Aim. Reproduce every line of the records, substituting "RegionSccIndex" for each occurrence of "ConstraintSccIndex". Leave all other text unchanged.

******************************

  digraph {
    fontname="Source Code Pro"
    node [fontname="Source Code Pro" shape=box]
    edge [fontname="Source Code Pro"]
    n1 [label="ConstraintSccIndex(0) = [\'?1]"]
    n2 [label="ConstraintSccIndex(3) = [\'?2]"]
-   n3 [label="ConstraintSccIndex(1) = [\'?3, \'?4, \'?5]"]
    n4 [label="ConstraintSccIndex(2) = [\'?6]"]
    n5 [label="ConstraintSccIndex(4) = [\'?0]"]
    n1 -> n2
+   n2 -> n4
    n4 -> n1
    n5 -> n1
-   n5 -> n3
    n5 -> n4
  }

******************************

Worked answer.
  digraph {
    fontname="Source Code Pro"
    node [fontname="Source Code Pro" shape=box]
    edge [fontname="Source Code Pro"]
    n1 [label="RegionSccIndex(0) = [\'?1]"]
    n2 [label="RegionSccIndex(3) = [\'?2]"]
-   n3 [label="RegionSccIndex(1) = [\'?3, \'?4, \'?5]"]
    n4 [label="RegionSccIndex(2) = [\'?6]"]
    n5 [label="RegionSccIndex(4) = [\'?0]"]
    n1 -> n2
+   n2 -> n4
    n4 -> n1
    n5 -> n1
-   n5 -> n3
    n5 -> n4
  }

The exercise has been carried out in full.